Some lines in the data below hold the string "rozhodl". Report how many, as a bare number.

-------- DATA FOR THIS TASK

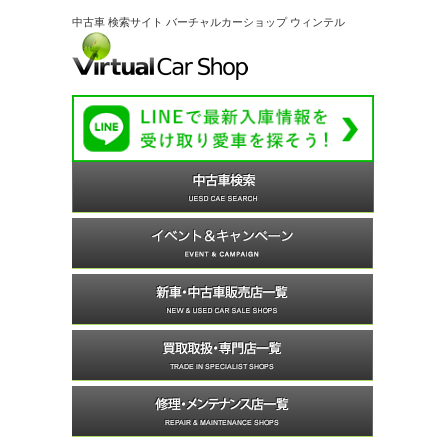
中古車 検索サイト バーチャルカーショップ ウィンテル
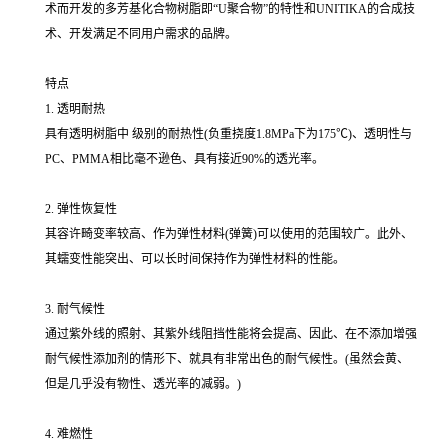
术而开发的多芳基化合物树脂即“U聚合物”的特性和UNITIKA的合成技
术、开发满足不同用户需求的品牌。
特点
1. 透明耐热
具有透明树脂中 级别的耐热性(负重挠度1.8MPa下为175℃)、透明性与
PC、PMMA相比毫不逊色、具有接近90%的透光率。
2. 弹性恢复性
其容许畸变率较高、作为弹性材料(弹簧)可以使用的范围较广。此外、
其蠕变性能突出、可以长时间保持作为弹性材料的性能。
3. 耐气候性
通过紫外线的照射、其紫外线阻挡性能将会提高、因此、在不添加增强
耐气候性添加剂的情形下、就具有非常出色的耐气候性。(虽然会黄、
但是几乎没有物性、透光率的减弱。)
4. 难燃性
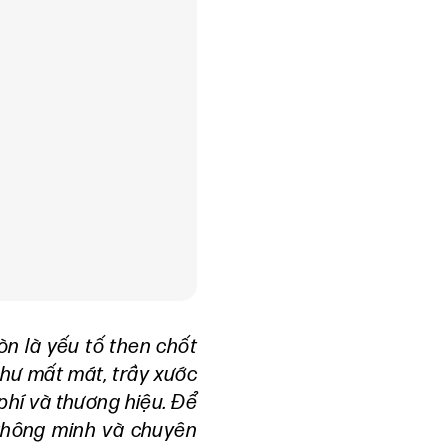
n là yếu tố then chốt
như mất mát, trầy xước
phí và thương hiệu. Để
 thông minh và chuyên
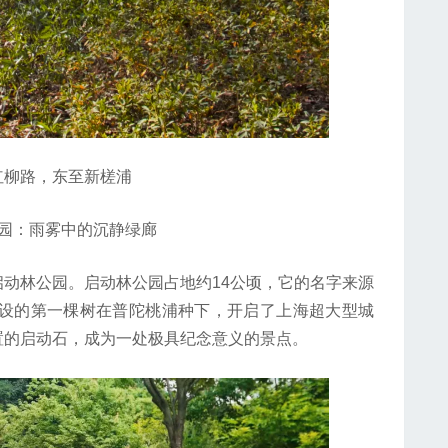
柳路，东至新槎浦
：雨雾中的沉静绿廊
林公园。启动林公园占地约14公顷，它的名字来源
建设的第一棵树在普陀桃浦种下，开启了上海超大型城
置的启动石，成为一处极具纪念意义的景点。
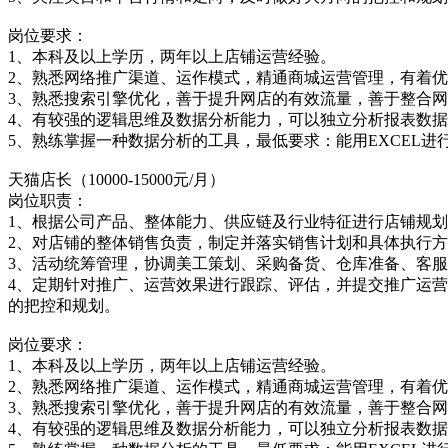
岗位要求：
1、本科及以上学历，两年以上店铺运营经验。
2、熟悉网络推广渠道、运作模式，精通商城运营管理，有着
3、熟悉搜索引擎优化，善于提升网店的有效流量，善于整合
4、有较强的逻辑思维及数据分析能力，可以独立分析报表数
5、熟练掌握一种数据分析的工具，最低要求：能用EXCEL进
天猫店长（10000-15000元/月）
岗位职责：
1、根据公司产品、整体能力、供应链及行业特征进行店铺规
2、对店铺的整体销售负责，制定并落实销售计划和具体执行
3、活动统筹管理，协调美工策划、采购备货、仓库准备、客
4、定期针对推广、运营效果进行跟踪、评估，并提交推广运
的把控和规划。
岗位要求：
1、本科及以上学历，两年以上店铺运营经验。
2、熟悉网络推广渠道、运作模式，精通商城运营管理，有着
3、熟悉搜索引擎优化，善于提升网店的有效流量，善于整合
4、有较强的逻辑思维及数据分析能力，可以独立分析报表数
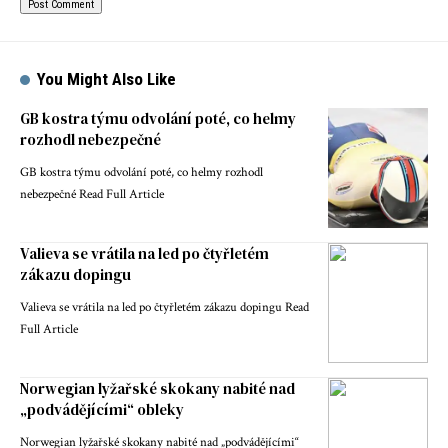
You Might Also Like
GB kostra týmu odvolání poté, co helmy
rozhodl nebezpečné
GB kostra týmu odvolání poté, co helmy rozhodl
nebezpečné Read Full Article
Valieva se vrátila na led po čtyřletém
zákazu dopingu
Valieva se vrátila na led po čtyřletém zákazu dopingu Read
Full Article
Norwegian lyžařské skokany nabité nad
„podvádějícími“ obleky
Norwegian lyžařské skokany nabité nad „podvádějícími“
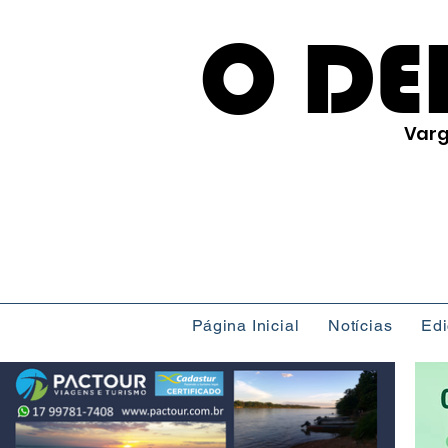
O DE
Varg
Página Inicial
Notícias
Ed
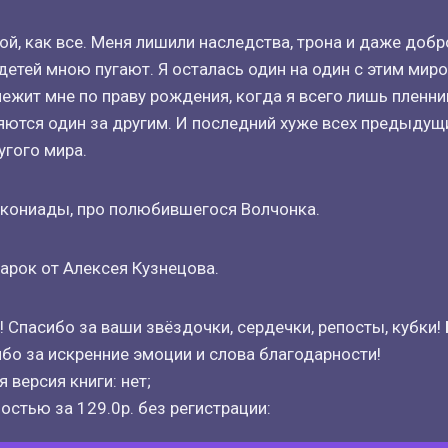
ой, как все. Меня лишили наследства, трона и даже добр
 детей мною пугают. Я осталась один на один с этим мир
лежит мне по праву рождения, когда я всего лишь пленни
тся один за другим. И последний хуже всех предыдущи
гого мира.
кониады, про полюбившегося Волчонка.
рок от Алексея Кузнецова.
! Спасибо за ваши звёздочки, сердечки, репосты, кубки!
бо за искренние эмоции и слова благодарности!
 версия книги: нет;
остью за 129.0р. без регистрации:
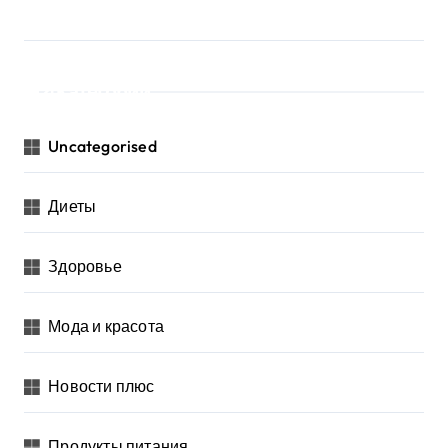
Категории
Uncategorised
Диеты
Здоровье
Мода и красота
Новости плюс
Продукты питания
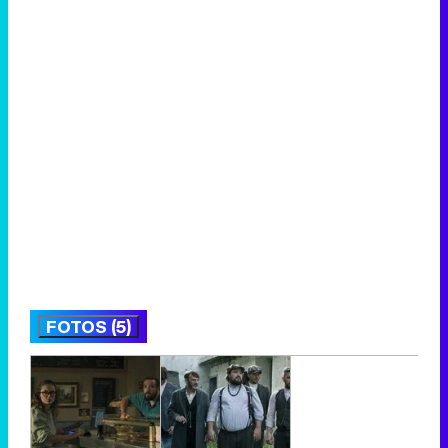
FOTOS (5)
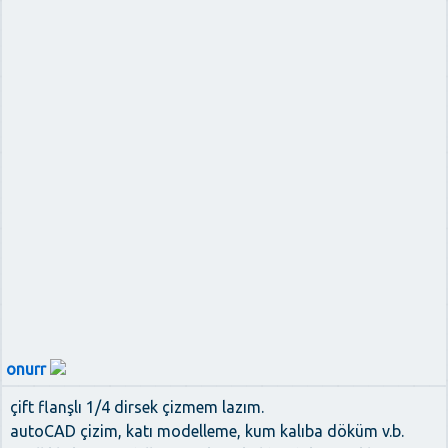
onurr
çift flanşlı 1/4 dirsek çizmem lazım.
autoCAD çizim, katı modelleme, kum kalıba döküm v.b.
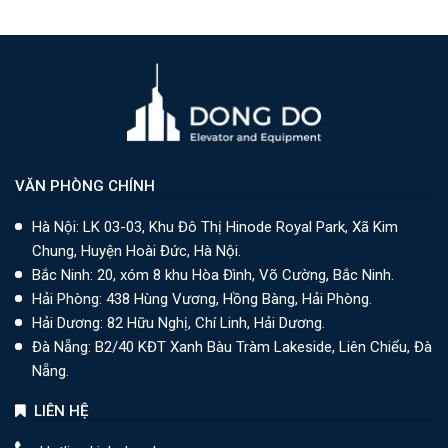
VĂN PHÒNG CHÍNH
Hà Nội: LK 03-03, Khu Đô Thị Hinode Royal Park, Xã Kim
Chung, Huyện Hoài Đức, Hà Nội.
Bắc Ninh: 20, xóm 8 khu Hòa Đình, Võ Cường, Bắc Ninh.
Hải Phòng: 438 Hùng Vương, Hồng Bàng, Hải Phòng.
Hải Dương: 82 Hữu Nghị, Chí Linh, Hải Dương.
Đà Nẵng: B2/40 KĐT Xanh Bàu Tràm Lakeside, Liên Chiểu, Đà
Nẵng.
LIÊN HỆ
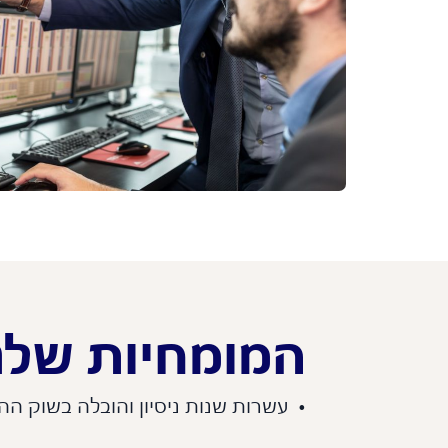
המומחיות שלנו
• עשרות שנות ניסיון והובלה בשוק הה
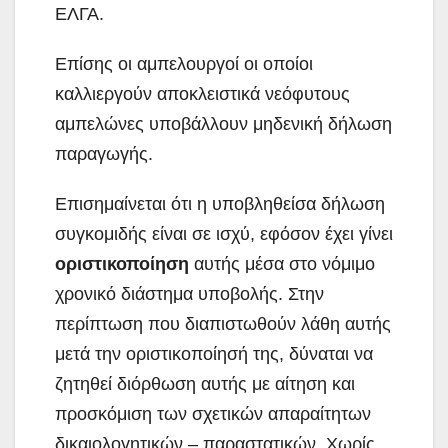
ΕΛΓΑ.
Επίσης οι αμπελουργοί οι οποίοι
καλλιεργούν αποκλειστικά νεόφυτους
αμπελώνες υποβάλλουν μηδενική δήλωση
παραγωγής.
Επισημαίνεται ότι η υποβληθείσα δήλωση
συγκομιδής είναι σε ισχύ, εφόσον έχει γίνει
οριστικοποίηση
αυτής μέσα στο νόμιμο
χρονικό διάστημα υποβολής. Στην
περίπτωση που διαπιστωθούν λάθη αυτής
μετά την οριστικοποίησή της, δύναται να
ζητηθεί διόρθωση αυτής με αίτηση και
προσκόμιση των σχετικών απαραίτητων
δικαιολογητικών – παραστατικών. Χωρίς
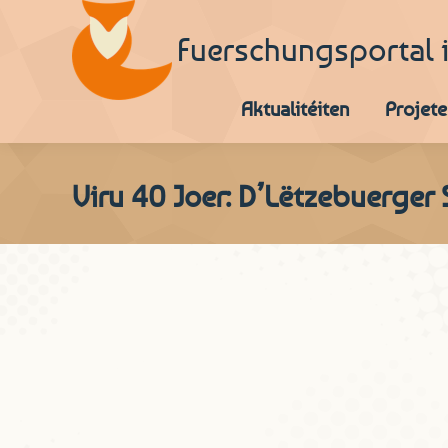
Fuerschungsportal 
Aktualitéiten
Projete
Viru 40 Joer: D’Lëtzebuerge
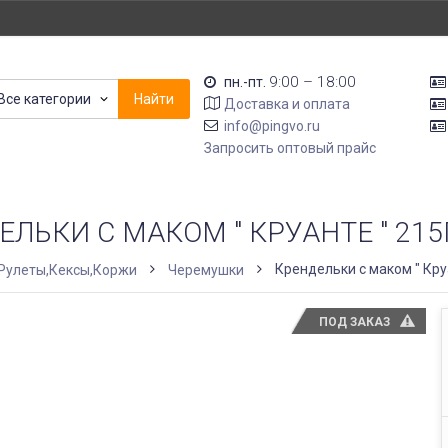
9:00 – 18:00
пн.-пт.
Все категории
Найти
Доставка и оплата
info@pingvo.ru
Запросить оптовый прайс
ЕЛЬКИ С МАКОМ " КРУАНТЕ " 215
Крендельки с маком " Кру
Рулеты,Кексы,Коржи
Черемушки
ПОД ЗАКАЗ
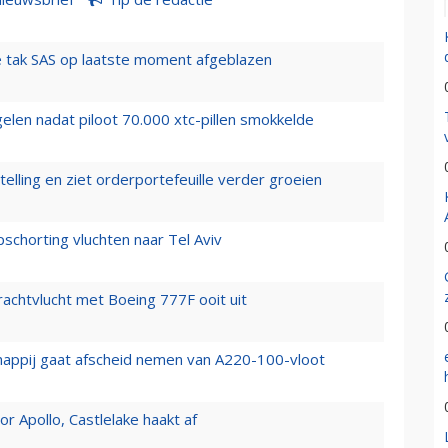
 tak SAS op laatste moment afgeblazen
elen nadat piloot 70.000 xtc-pillen smokkelde
elling en ziet orderportefeuille verder groeien
chorting vluchten naar Tel Aviv
vrachtvlucht met Boeing 777F ooit uit
happij gaat afscheid nemen van A220-100-vloot
 Apollo, Castlelake haakt af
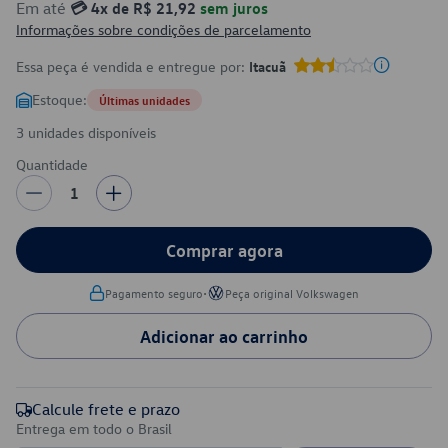
Em até
💳 4x de R$ 21,92
sem juros
Informações sobre condições de parcelamento
Essa peça é vendida e entregue por:
Itacuã
Estoque:
Últimas unidades
3 unidades disponíveis
Quantidade
1
Comprar agora
•
Pagamento seguro
Peça original Volkswagen
Adicionar ao carrinho
Calcule frete e prazo
Entrega em todo o Brasil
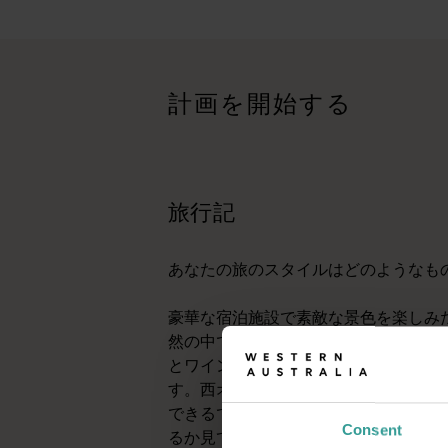
旅行記
<p>あなたの旅のスタイルはどのようなものでしょうか？<br
旅のヒント
<p>西オーストラリア州への旅行のご予定でしょうか？ここ
計画を開始する
トリップ・プランナー
有名な観光地を訪ねる、思い出に残るドライブ旅行をする、そし
旅行記
あなたの旅のスタイルはどのようなも
豪華な宿泊施設で素敵な景色を楽しみ
然の中でくつろぎたい方、文化に触れ
とワインでくつろぎたい方など、様々
す。西オーストラリアではそれぞれの
できるでしょう。クイズに答えながら
Consent
るか見てみましょう。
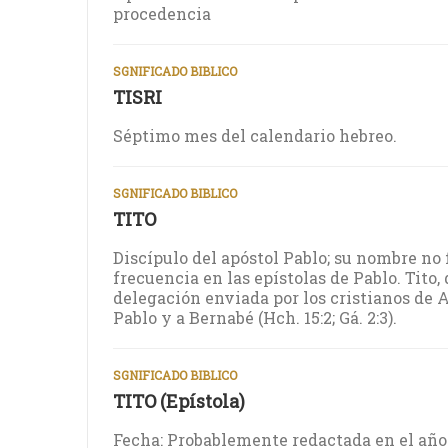
procedencia
SGNIFICADO BIBLICO
TISRI
Séptimo mes del calendario hebreo.
SGNIFICADO BIBLICO
TITO
Discípulo del apóstol Pablo; su nombre no 
frecuencia en las epístolas de Pablo. Tito,
delegación enviada por los cristianos de
Pablo y a Bernabé (Hch. 15:2; Gá. 2:3).
SGNIFICADO BIBLICO
TITO (Epístola)
Fecha: Probablemente redactada en el año 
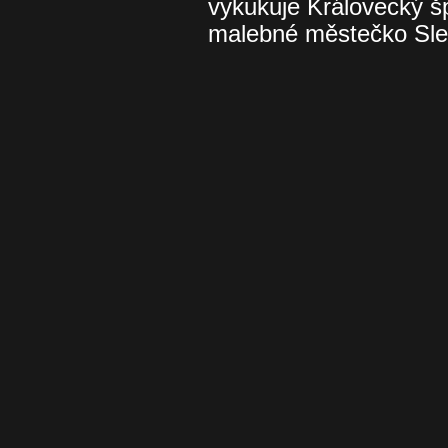
vykukuje Královecký šp
malebné městečko Sle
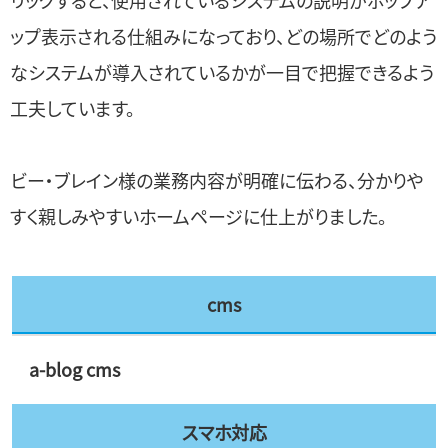
ップ表示される仕組みになっており、どの場所でどのよう
なシステムが導入されているかが一目で把握できるよう
工夫しています。
ビー・ブレイン様の業務内容が明確に伝わる、分かりや
すく親しみやすいホームページに仕上がりました。
cms
a-blog cms
スマホ対応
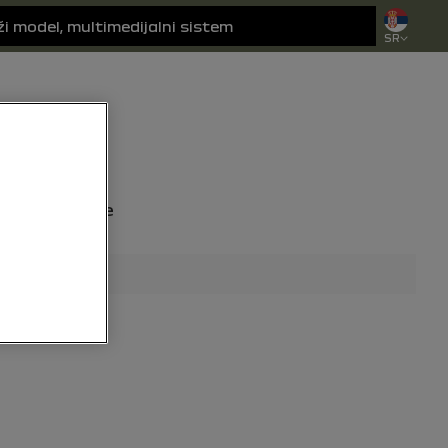
SR
cija pretrage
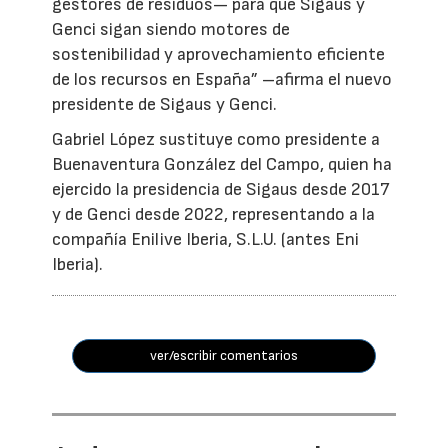
gestores de residuos— para que Sigaus y
Genci sigan siendo motores de
sostenibilidad y aprovechamiento eficiente
de los recursos en España” –afirma el nuevo
presidente de Sigaus y Genci.
Gabriel López sustituye como presidente a
Buenaventura González del Campo, quien ha
ejercido la presidencia de Sigaus desde 2017
y de Genci desde 2022, representando a la
compañía Enilive Iberia, S.L.U. (antes Eni
Iberia).
ver/escribir comentarios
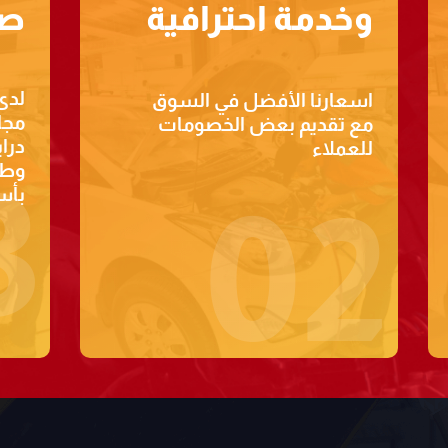
وخدمة احترافية
صي
لدى
اسعارنا الأفضل في السوق
مجا
مع تقديم بعض الخصومات
درا
للعملاء
وطر
3
بأس
02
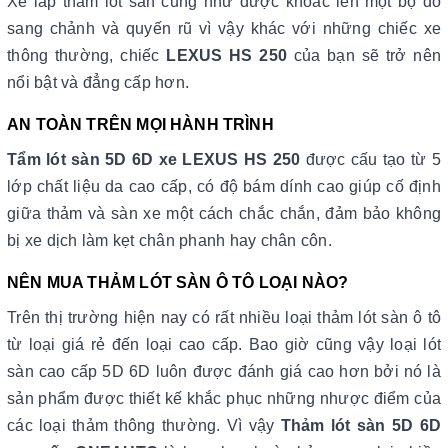
Xe lắp thảm lót sàn cũng như được khoác lên một bộ đồ
sang chảnh và quyến rũ vì vậy khác với những chiếc xe
thông thường, chiếc
LEXUS HS 250
của bạn sẽ trở nên
nổi bật và đẳng cấp hơn.
AN TOÀN TRÊN MỌI HÀNH TRÌNH
Tẩm lót sàn 5D 6D xe LEXUS HS 250
được cấu tạo từ 5
lớp chất liệu da cao cấp, có độ bám dính cao giúp cố định
giữa thảm và sàn xe một cách chắc chắn, đảm bảo không
bị xe dịch làm kẹt chân phanh hay chân côn.
NÊN MUA THẢM LÓT SÀN Ô TÔ LOẠI NÀO?
Trên thị trường hiện nay có rất nhiều loại thảm lót sàn ô tô
từ loại giá rẻ đến loại cao cấp. Bao giờ cũng vậy loại lót
sàn cao cấp 5D 6D luôn được đánh giá cao hơn bởi nó là
sản phẩm được thiết kế khắc phục những nhược điểm của
các loại thảm thông thường. Vì vậy
Thảm lót sàn 5D 6D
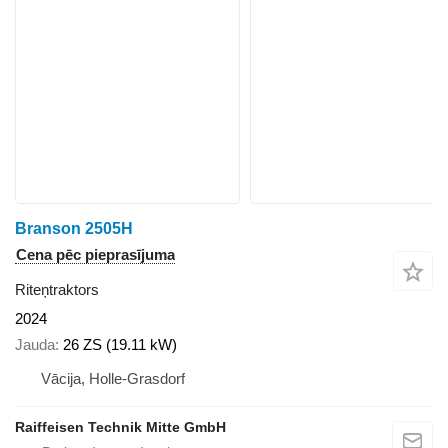
Branson 2505H
Cena pēc pieprasījuma
Riteņtraktors
2024
Jauda
26 ZS (19.11 kW)
Vācija, Holle-Grasdorf
Raiffeisen Technik Mitte GmbH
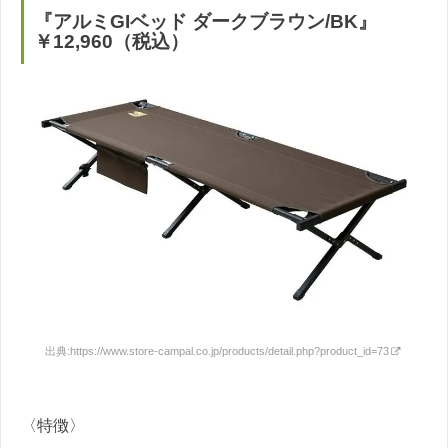
『アルミGIベッド ダークブラウン/BK』
￥12,960（税込）
出典:
https://www.store-campal.co.jp/products/detail.php?product_id=73
〈特徴〉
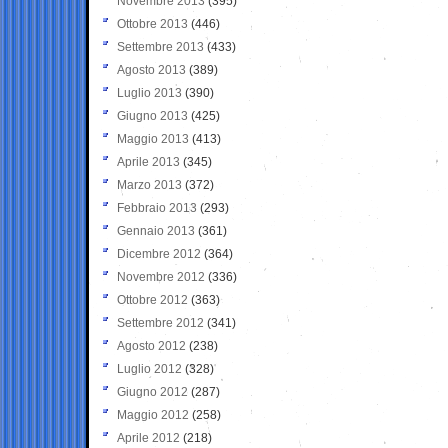
Novembre 2013
(395)
Ottobre 2013
(446)
Settembre 2013
(433)
Agosto 2013
(389)
Luglio 2013
(390)
Giugno 2013
(425)
Maggio 2013
(413)
Aprile 2013
(345)
Marzo 2013
(372)
Febbraio 2013
(293)
Gennaio 2013
(361)
Dicembre 2012
(364)
Novembre 2012
(336)
Ottobre 2012
(363)
Settembre 2012
(341)
Agosto 2012
(238)
Luglio 2012
(328)
Giugno 2012
(287)
Maggio 2012
(258)
Aprile 2012
(218)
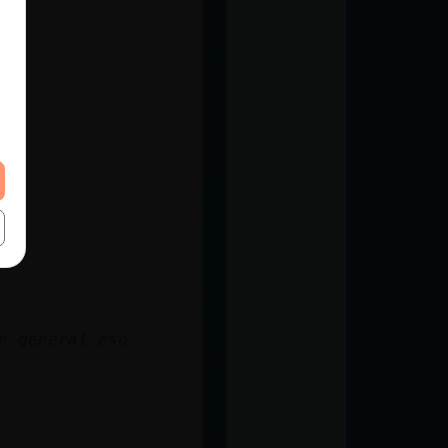
n general eso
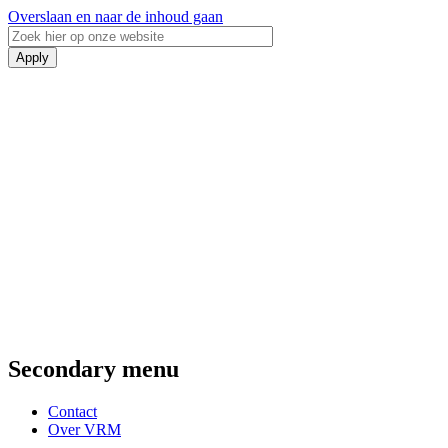
Overslaan en naar de inhoud gaan
Secondary menu
Contact
Over VRM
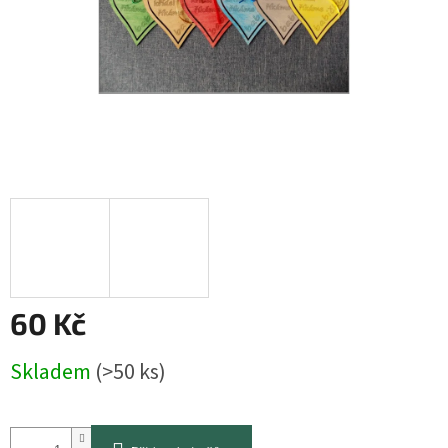
60 Kč
Měrná
Skladem
(>50 ks)
cena:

----------------

◆ **EXERCISE SOLUTION**
2